EXPERIMENT Behind this project, we are two young architects graduated from the architecture school of Bordeaux willing to set up a significative transition between our years of studies and our first steps in the professional life. This approach is the perfect opportunity to create a path between the education and the practice of architecture.
TRAVEL The project is based on a shared deep conviction: the travel shapes the architect. Seeing beyond what we already know, beyond what’s familiar to us. That’s the way we would enrich our projects and our thinking would be developed in order to design better architecture. Experience and exchange as a learning process for our profession: the architect never stops learning and sharing.
= Julie, 25, architect =
Julie has a strong knowledge about Germany and its industrial park thanks to a year of Erasmus exchange then an academic year off in Cologne and Düsseldorf to complete an internship. This temporary expatriation provided her her thesis topic: the Architecture and Urbanism of chemical parks in the 21st century, with a case study on the Chempark of Bayer AG.

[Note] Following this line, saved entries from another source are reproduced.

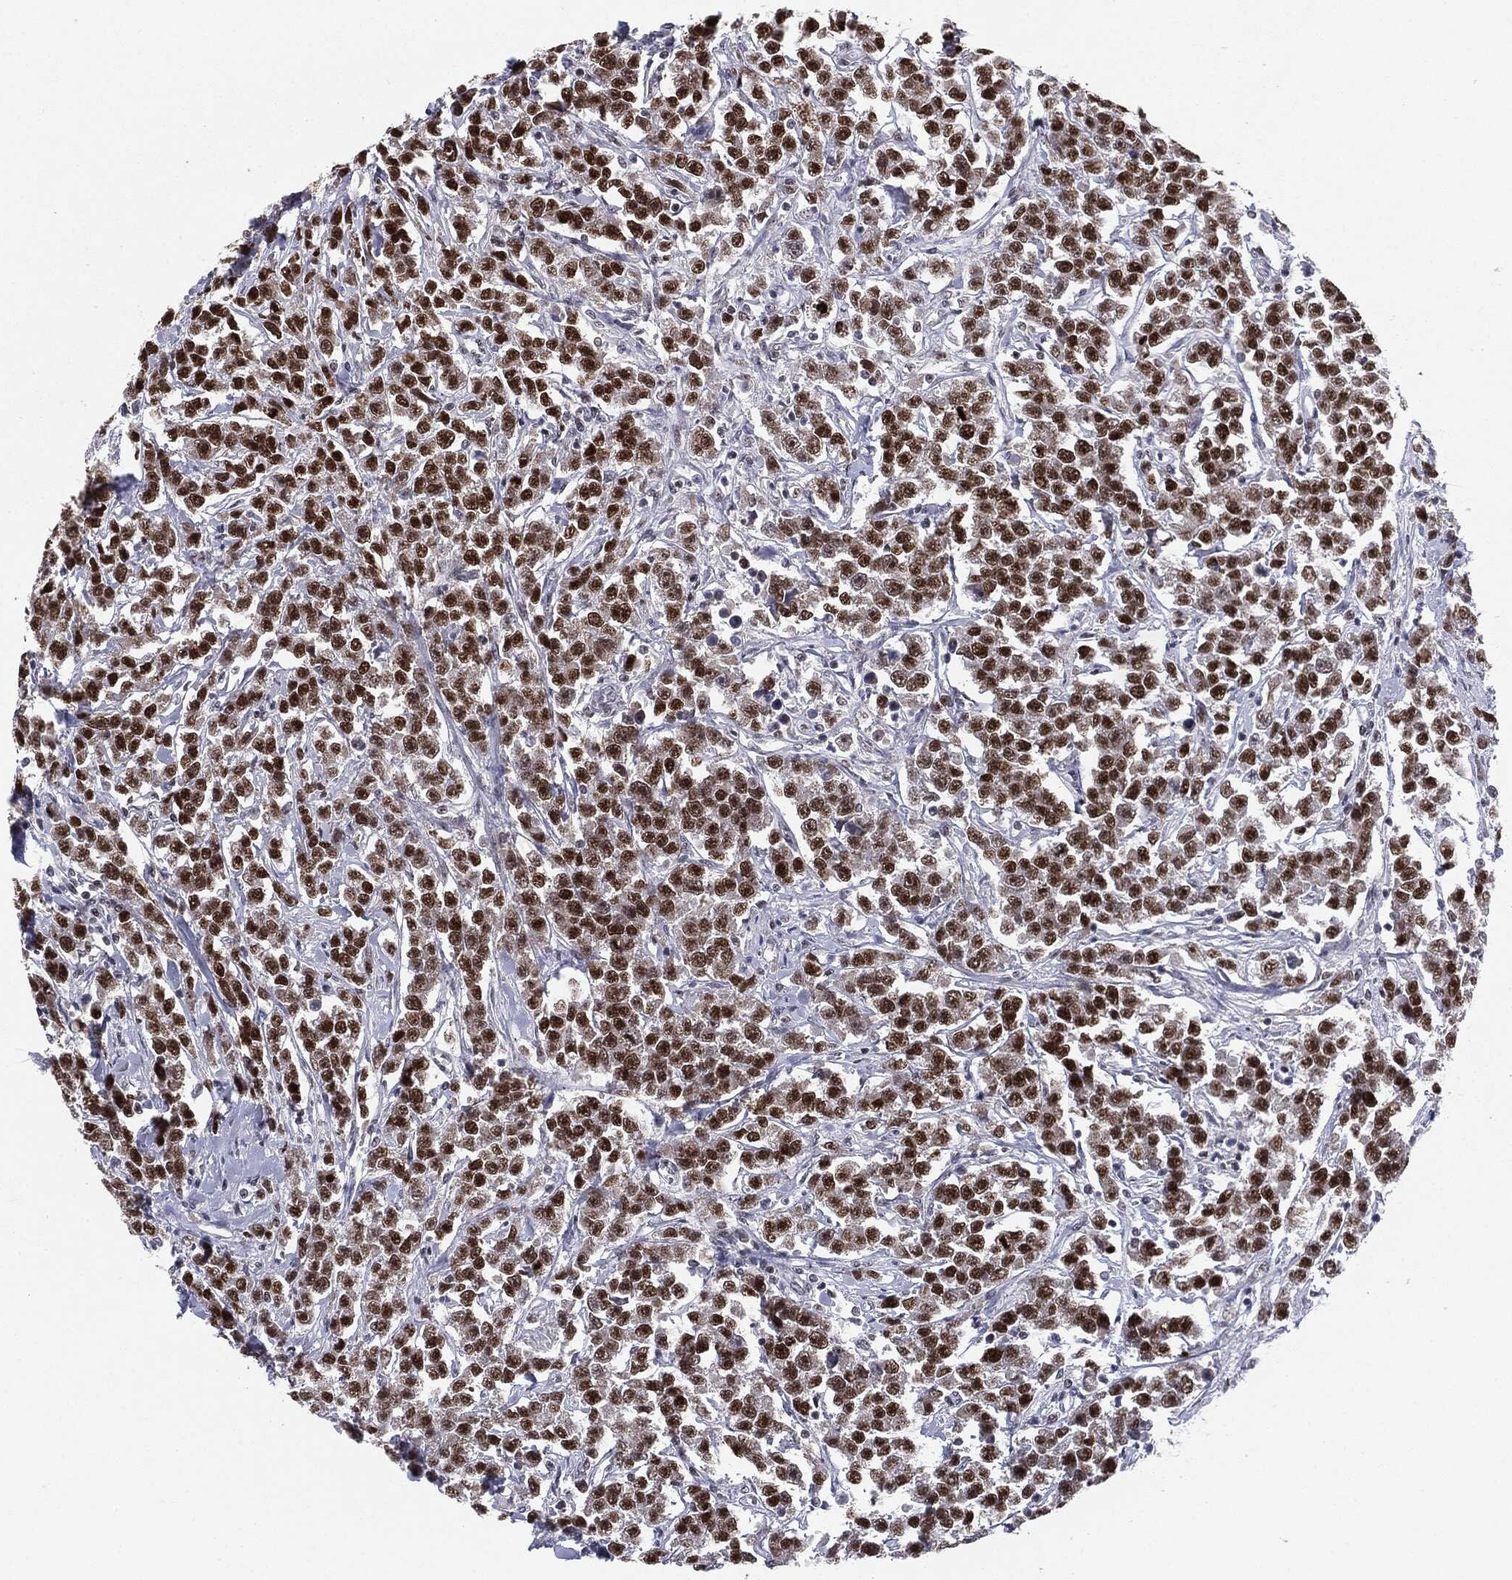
{"staining": {"intensity": "strong", "quantity": ">75%", "location": "nuclear"}, "tissue": "testis cancer", "cell_type": "Tumor cells", "image_type": "cancer", "snomed": [{"axis": "morphology", "description": "Seminoma, NOS"}, {"axis": "topography", "description": "Testis"}], "caption": "This micrograph demonstrates testis cancer stained with immunohistochemistry to label a protein in brown. The nuclear of tumor cells show strong positivity for the protein. Nuclei are counter-stained blue.", "gene": "MDC1", "patient": {"sex": "male", "age": 59}}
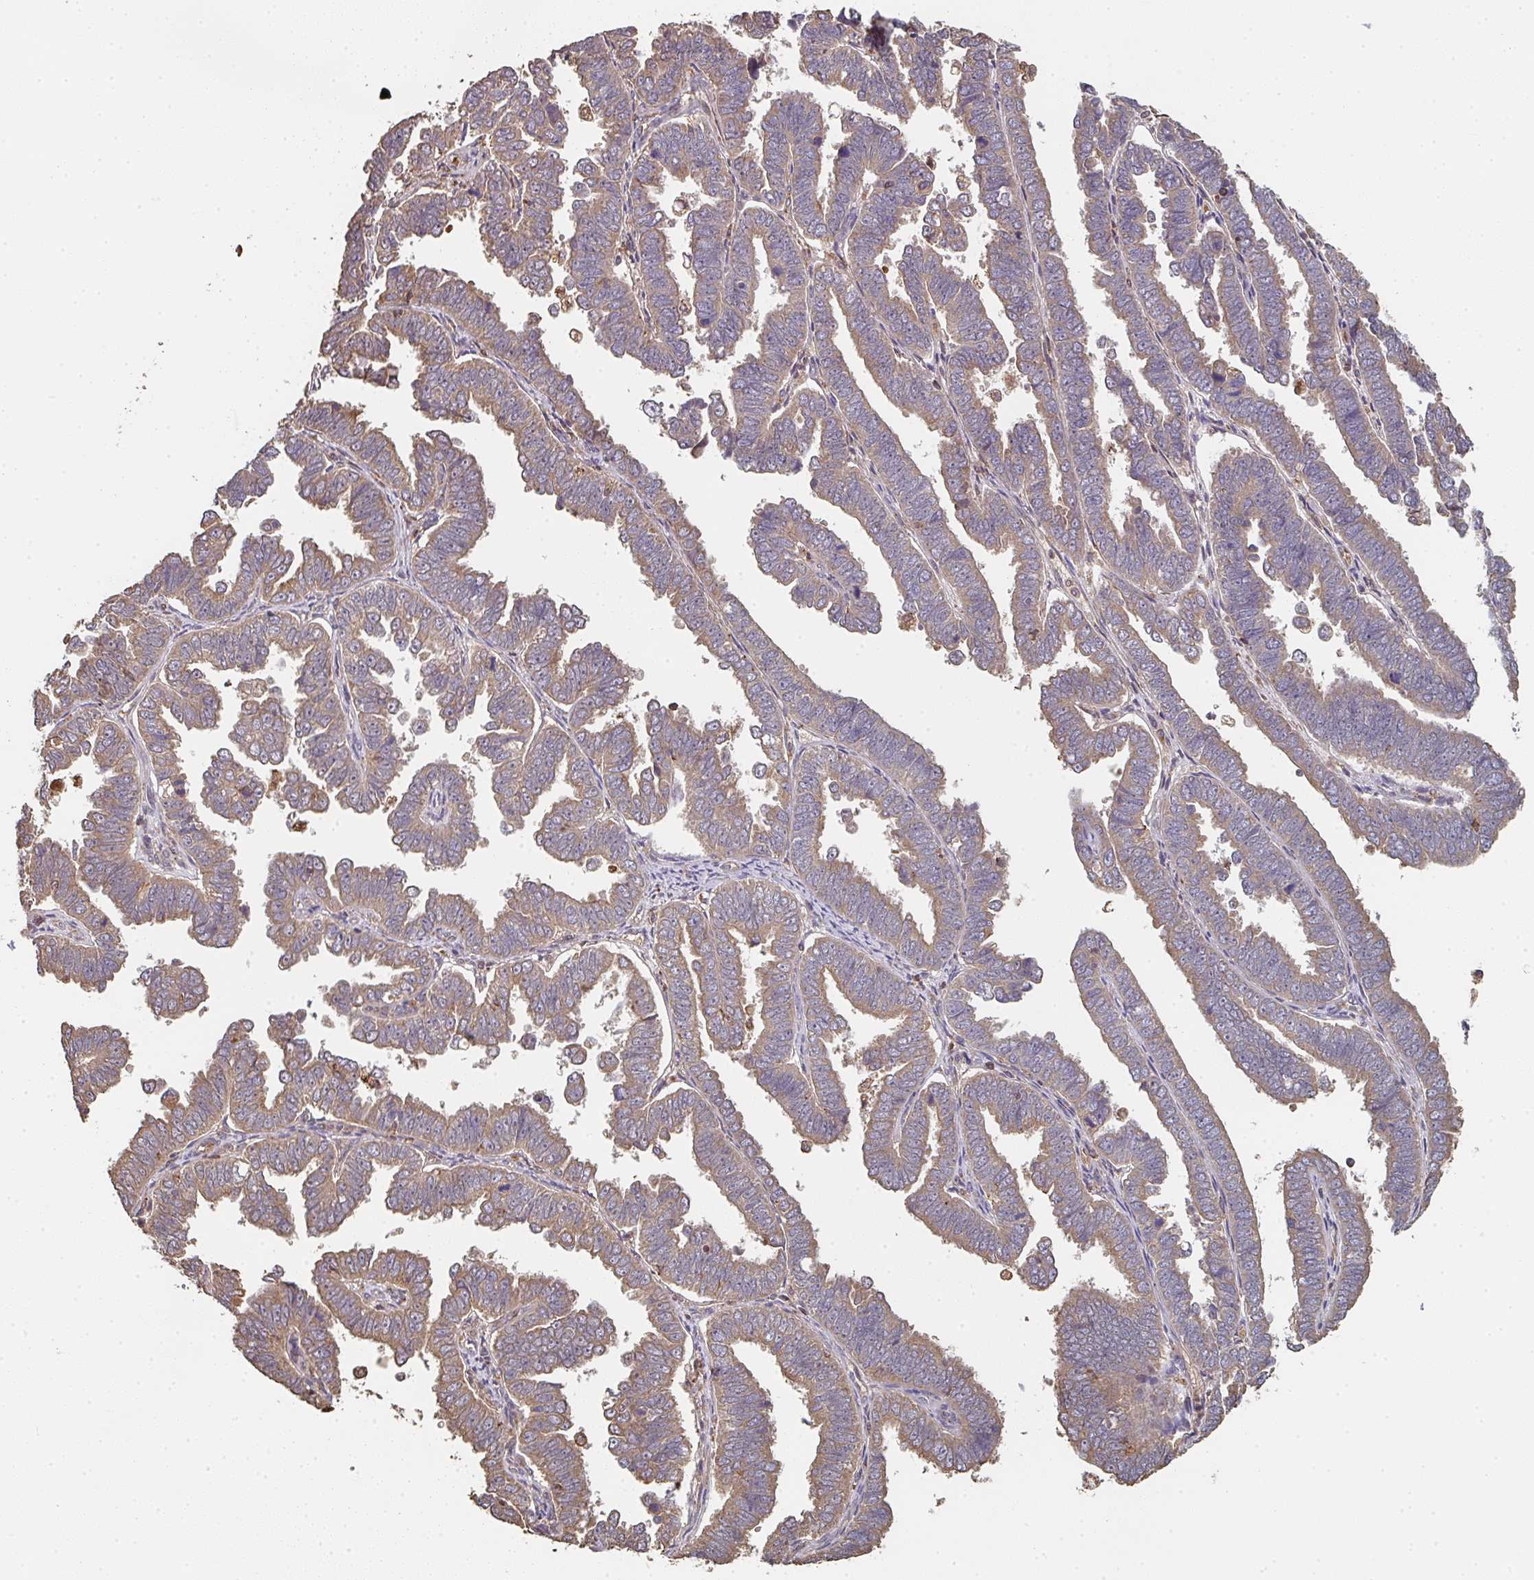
{"staining": {"intensity": "moderate", "quantity": "25%-75%", "location": "cytoplasmic/membranous"}, "tissue": "endometrial cancer", "cell_type": "Tumor cells", "image_type": "cancer", "snomed": [{"axis": "morphology", "description": "Adenocarcinoma, NOS"}, {"axis": "topography", "description": "Endometrium"}], "caption": "The immunohistochemical stain shows moderate cytoplasmic/membranous staining in tumor cells of endometrial cancer tissue. (DAB (3,3'-diaminobenzidine) IHC with brightfield microscopy, high magnification).", "gene": "POLG", "patient": {"sex": "female", "age": 75}}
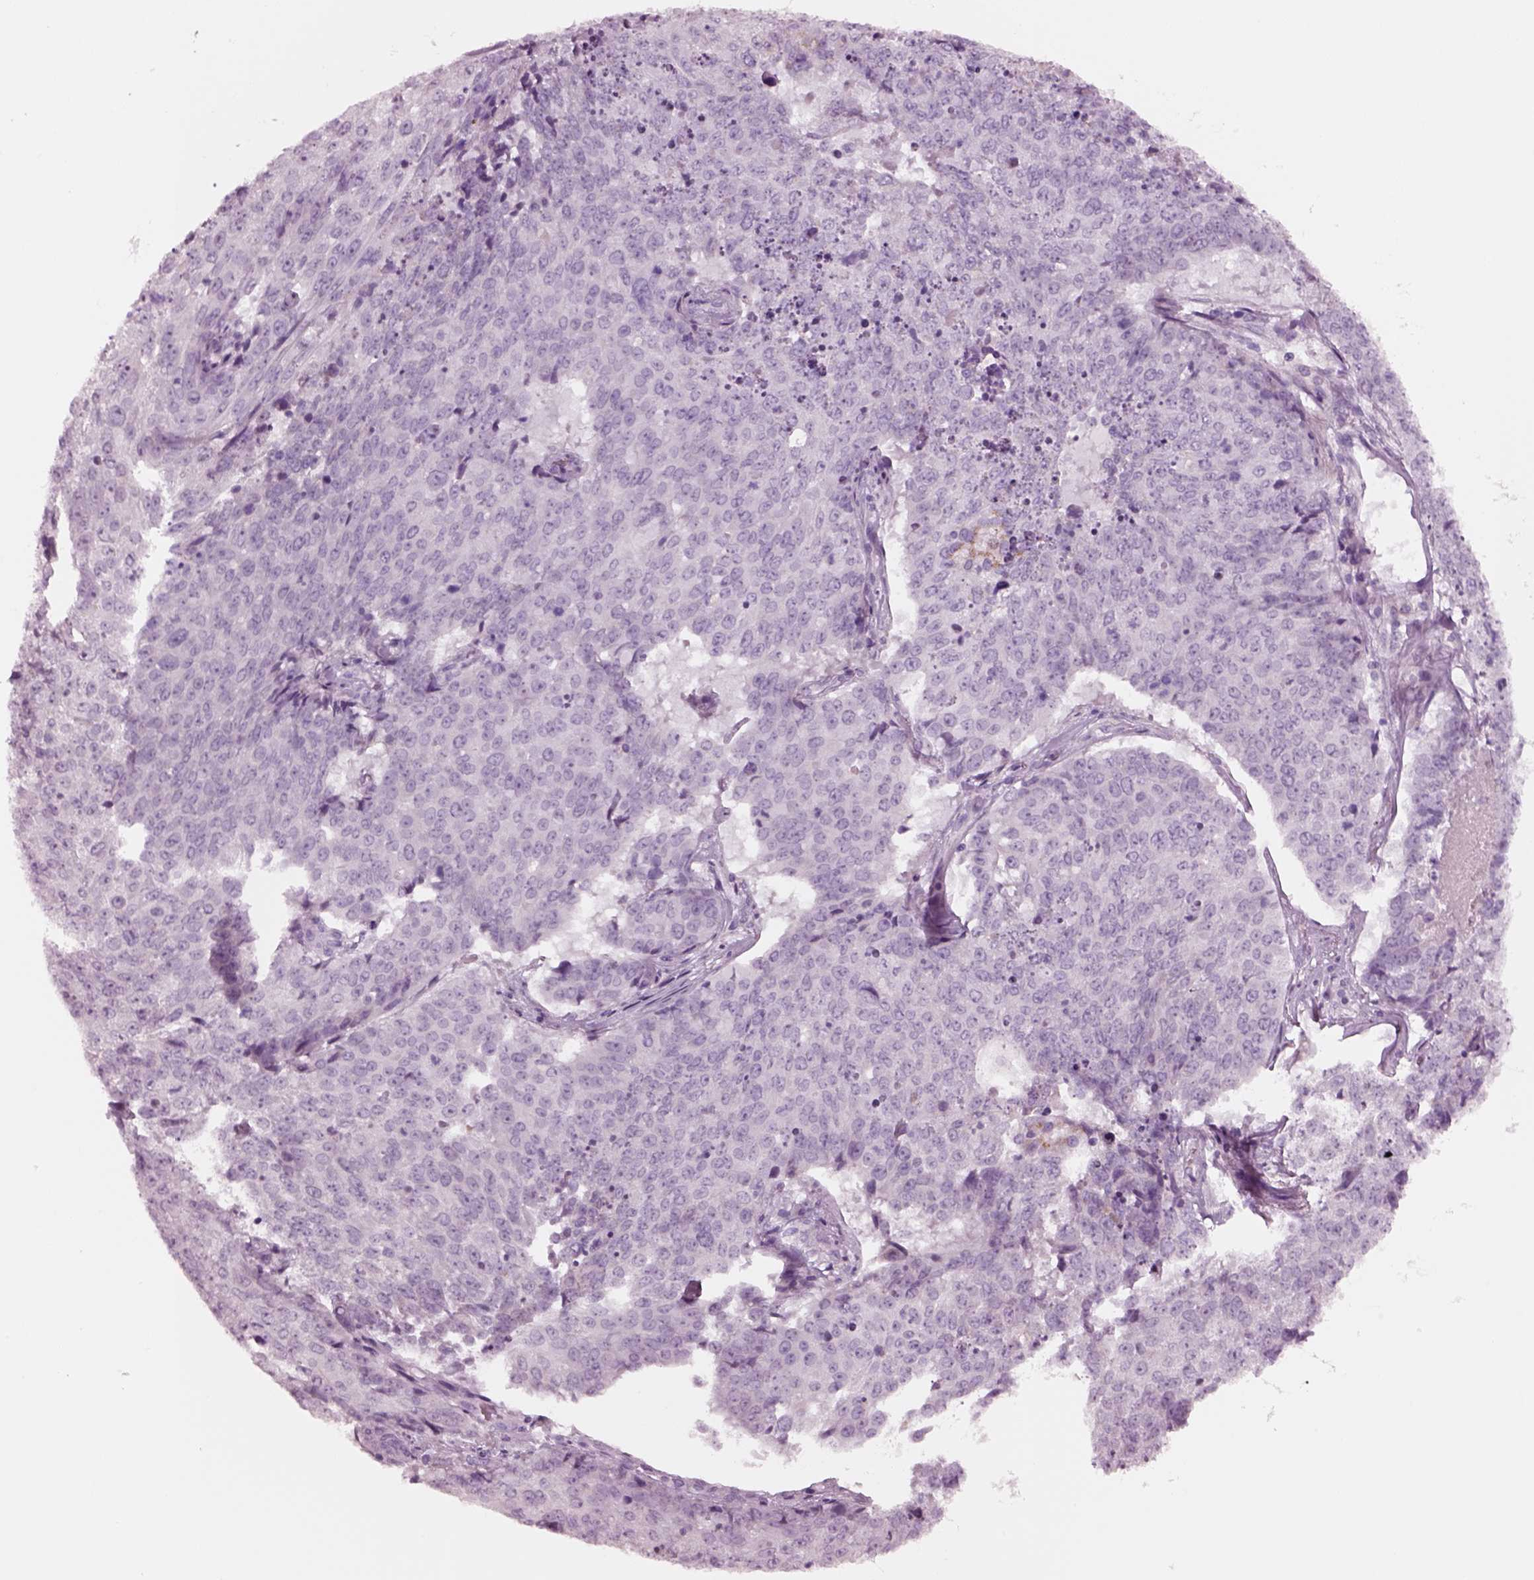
{"staining": {"intensity": "negative", "quantity": "none", "location": "none"}, "tissue": "lung cancer", "cell_type": "Tumor cells", "image_type": "cancer", "snomed": [{"axis": "morphology", "description": "Normal tissue, NOS"}, {"axis": "morphology", "description": "Squamous cell carcinoma, NOS"}, {"axis": "topography", "description": "Bronchus"}, {"axis": "topography", "description": "Lung"}], "caption": "Micrograph shows no significant protein expression in tumor cells of lung squamous cell carcinoma.", "gene": "NMRK2", "patient": {"sex": "male", "age": 64}}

Her curiosity about industry made it her favorite study subject. Her final project for graduation dealt with current issues about this singular type of structure, such as: heritage, decontamination and rehabilitation. The project also interrogates the architect’s role in a city’s social organization.
This work experience about industrial and social architecture would therefore be a significant asset for the development of the project, the setting up of debates and the search for knowledge about the 20th century heritage.
= Moanna, 24, architect =
Moanna has experience in architectural and cultural mediation thanks to several workshops during her studies. In the All Over (architecture at school) project, she worked for 5 months in a class of the school Jean Zay (Bordeaux, France) and developed the children’s space and volume perception by teaching them perspective, models and with the final construction of a furniture for the theatre club. She pursued this action with an architectural mediation for neophyte adults regarding the new dynamic neighborhood under construction Euratlantique, and more precisely the train station. Finally, she took part in a student magazine, Mitraillette, in which she wrote a dossier named “The urban tightrope walker. These streets are not made for walkin’”.
These skills developed in mediation will be useful for setting up debates and workshops with students and teachers in universities, and for the management of conferences and exhibitions.